After the matches were over it was time to stroll back through the Park to the Greenway, detouring via the Megastore naturally for a bit of a browse. We timed our arrival very well, as the queue to get in was fast-moving (a good walking pace throughout the entire queue) whereas when we came out there was a much more noticeable and slower queue. Inside the shop is huge, and sells pretty much all the sort of stuff you would expect from key rings and pins through t-shirts and bags to collectible signed framed photos and on to cups, mugs, coins, memorabilia for the first two London Olympics, cushions… you name it they probably had it, with the sort of pricing one would expect. Not really much more to say about the shop; it’s a merchandise store. And yes I bought myself a couple of T-shirts (having bought the obligatory Games souvenir programme earlier in the day – at £10 for a 196 page packed A4 book it is certainly far better value than pretty much any other programme I’ve ever seen, I must admit).
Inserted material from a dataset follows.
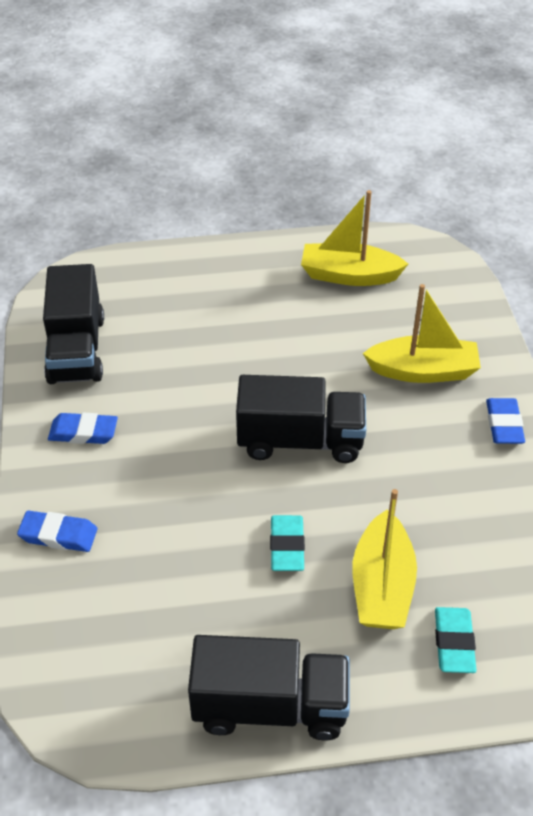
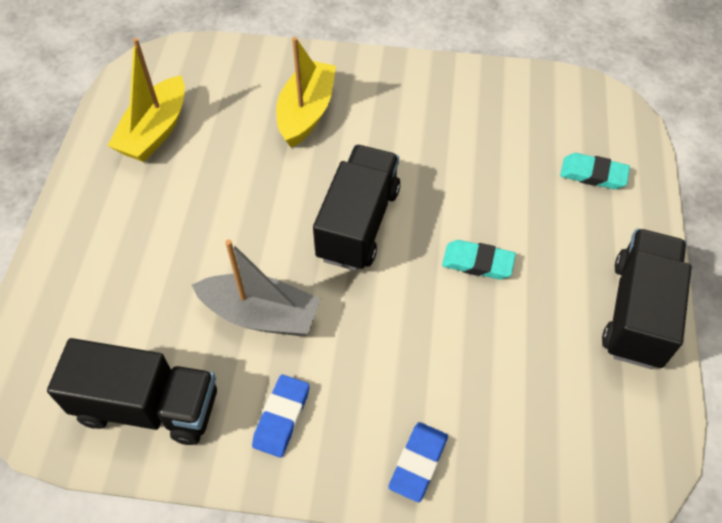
camera: 75 degrees left, 10 degrees up
(178, 395) = (261, 314): none -> grey boat
(382, 586) = (532, 205): yellow boat -> none
(504, 424) = (387, 79): blue eraser -> none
Our exit (Greenway again) was very lightly populated, although it was quite strange seeing so many people coming in as we were leaving, but that’s the advantage of having so many sessions spread throughout the entire day. The marshals who had done a wonderful job of guiding people on the way in were doing an equally good job of being cheerful and guiding people out, bidding them goodbye and so forth. If you get a chance, high-five at least one of them. I did, and it made her day as it was the first time anyone had done so she said 🙂
Trains back from West Ham were also nicely empty (not empty, but plenty of seats) and the journey back round to Paddington was suitably sedate. Definitely going to follow travel recommendations from event organisers in the future!
And so that was my day out at the Olympics. Unexpected, but extremely good fun! I’m so glad I got the opportunity to go, it really is a once-in-a-lifetime thing and I can look back fondly in years to come and remember that I Was There. It was helped by the weather being lovely all day, of that there is no doubt, but the Olympic Park is beautiful, and I am particularly pleased to note that they plan to keep most of it for the future – after the Olympics they will close it for 1 year whilst they remodel, move some of the venues, scaling them back but keeping them, then re-opening in July 2013 as a sports venue (presumably also concert venue) and people will be able to swim in the Aquatics centre as well as admire the landscaped park itself.
A most memorable day out, hopefully some of the photos convey a glimpse of what it was like (and we were even seen in the crowd on the telly). Thanks for the ticket, Wai!